# Assignment
Your copy of the data should match it exactly, except that the pictures are gone.

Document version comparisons
+ + + + + + +
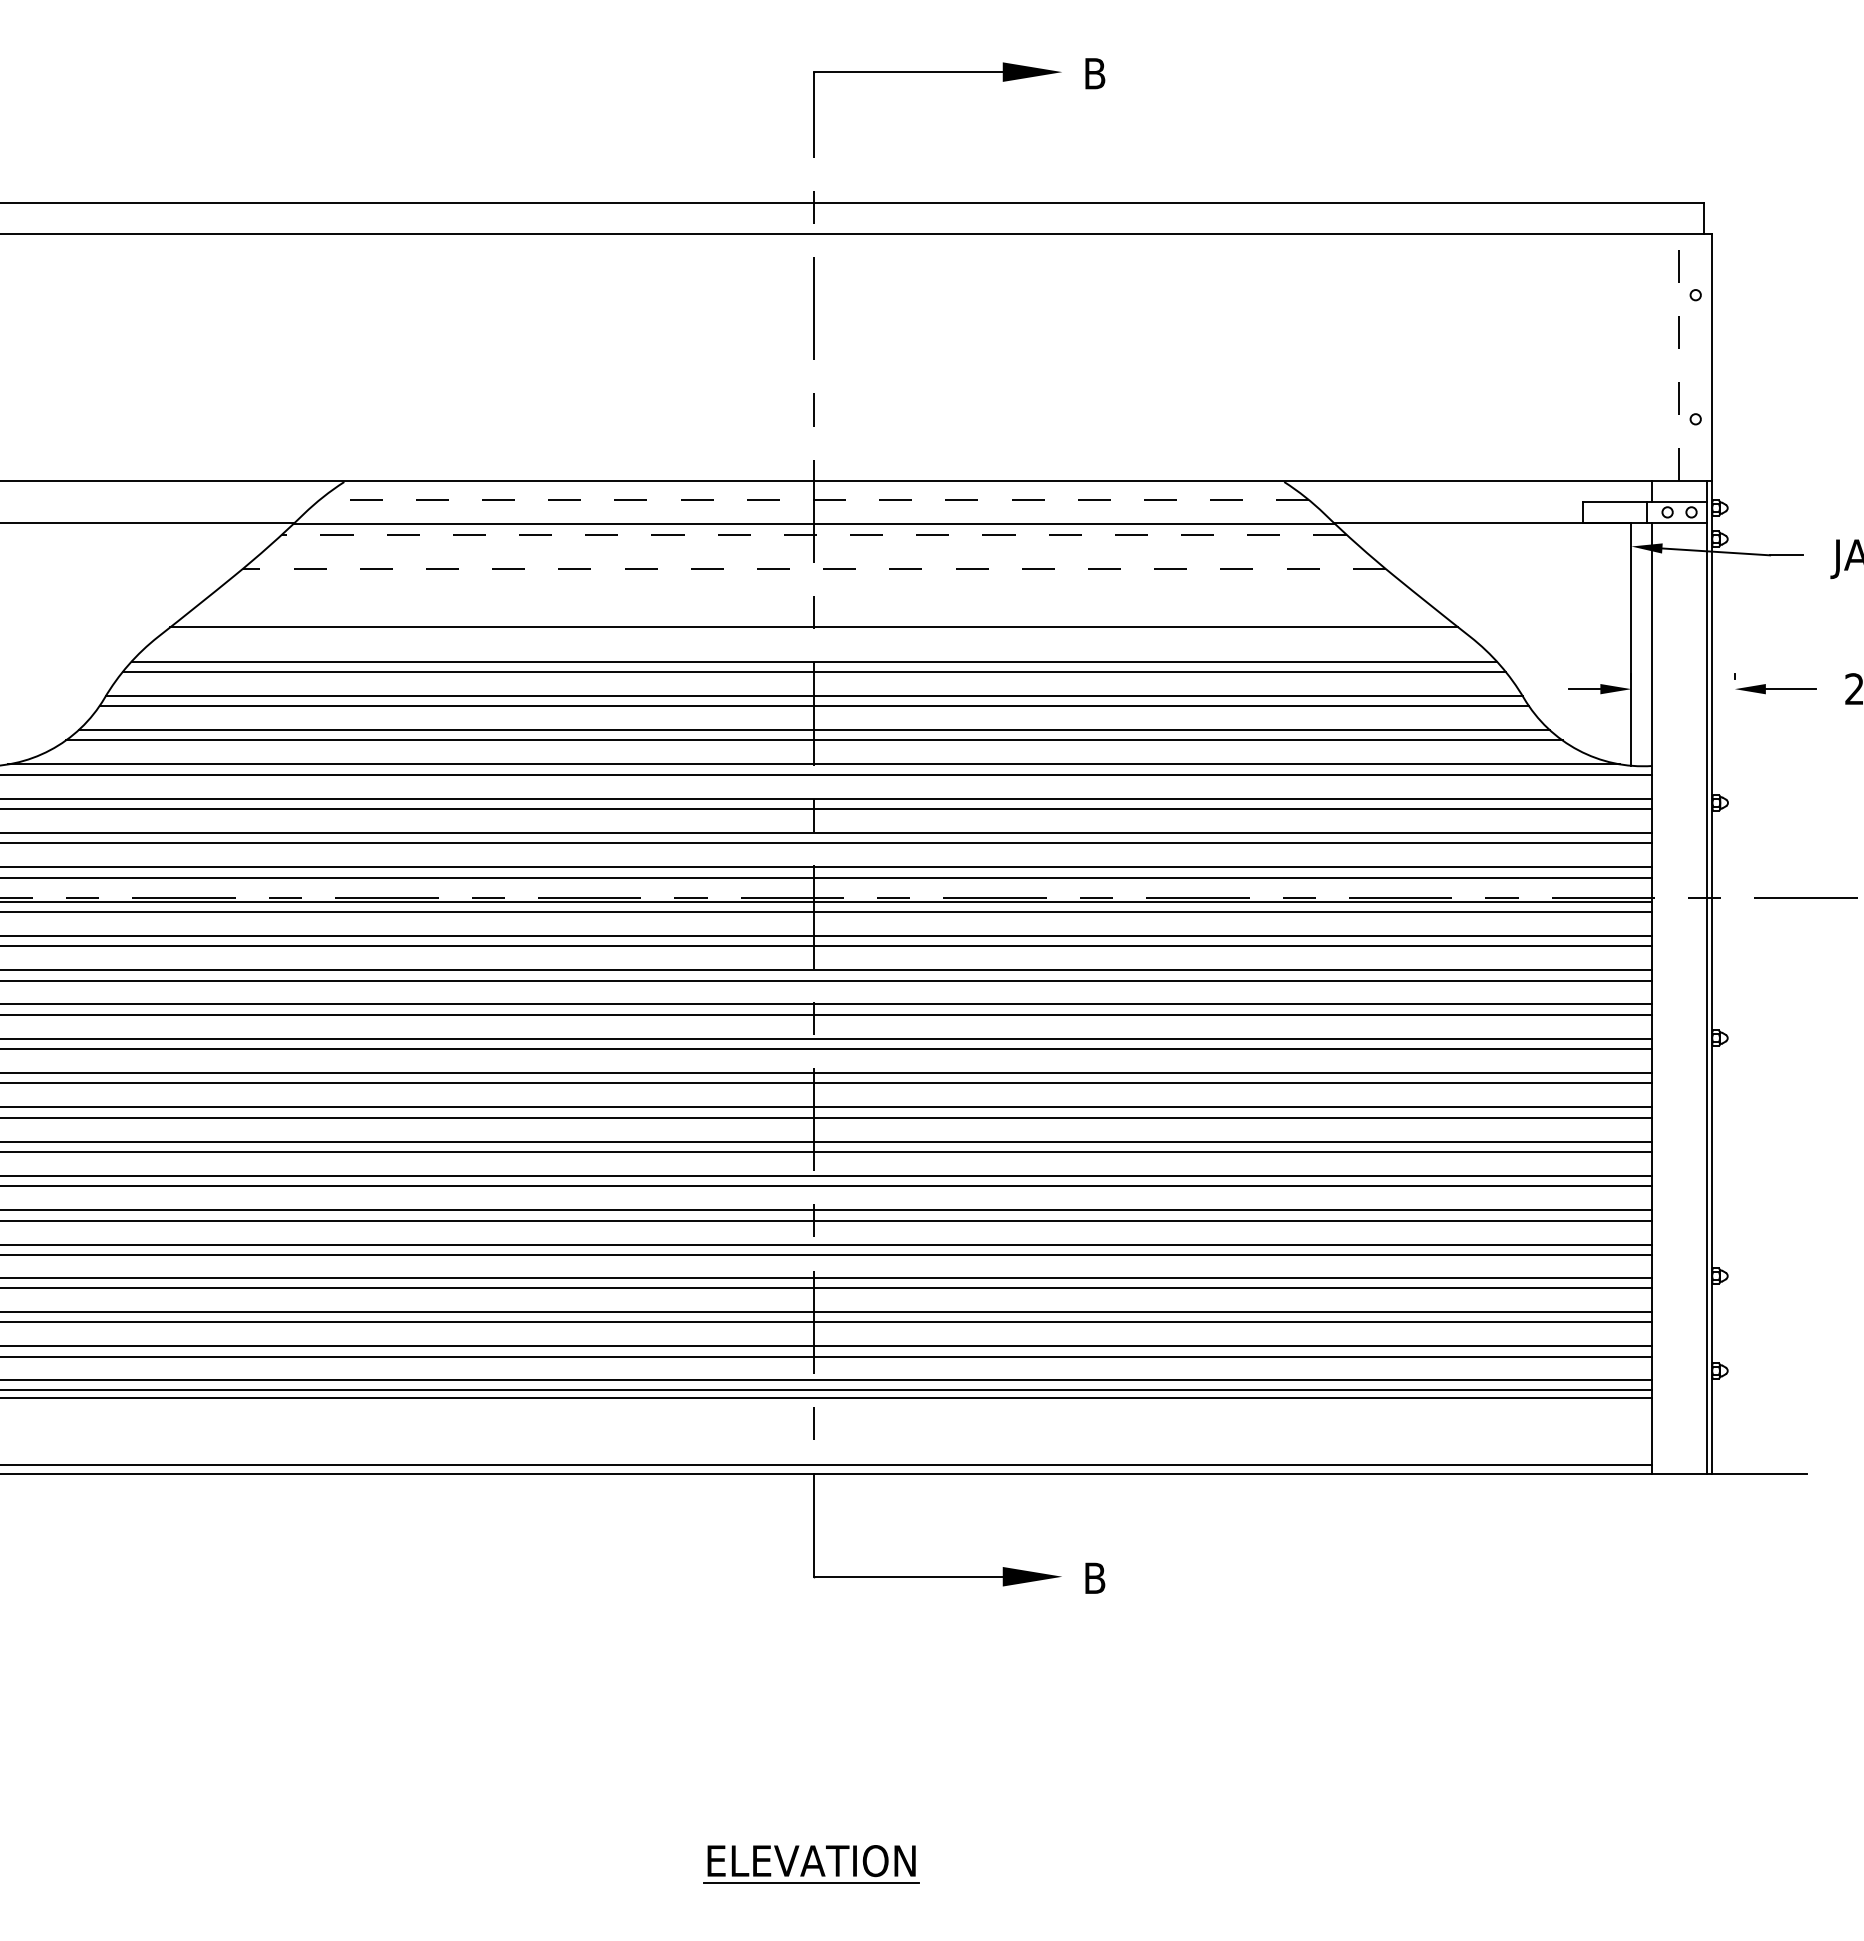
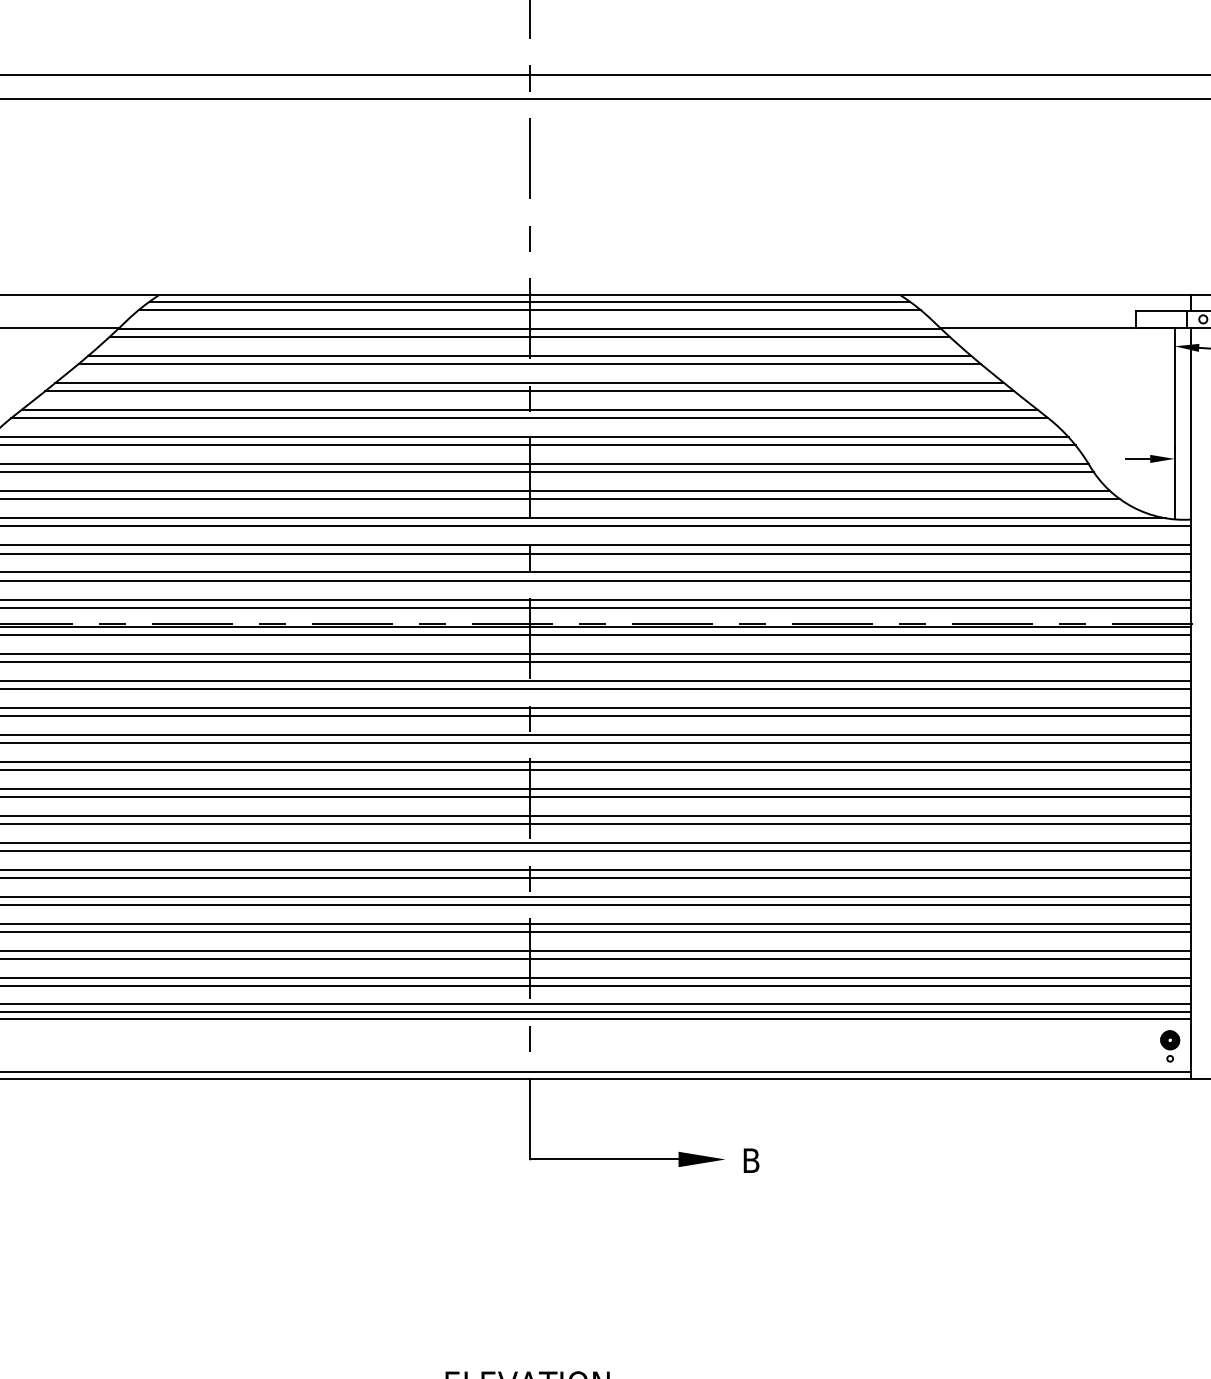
line: (814, 490) -> (529, 302), added
line: (813, 500) -> (529, 310), dashed -> solid
line: (813, 534) -> (529, 336), dashed -> solid
line: (814, 558) -> (529, 355), added
line: (814, 568) -> (529, 363), dashed -> solid
line: (814, 592) -> (529, 382), added
line: (814, 603) -> (529, 391), added
line: (814, 637) -> (529, 418), added
part: (1625, 1433) -> (1170, 1046), added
+ + + + + + +
# Result
line: (814, 490) -> (529, 302), added
line: (813, 500) -> (529, 310), dashed -> solid
line: (813, 534) -> (529, 336), dashed -> solid
line: (814, 558) -> (529, 355), added
line: (814, 568) -> (529, 363), dashed -> solid
line: (814, 592) -> (529, 382), added
line: (814, 603) -> (529, 391), added
line: (814, 637) -> (529, 418), added
part: (1625, 1433) -> (1170, 1046), added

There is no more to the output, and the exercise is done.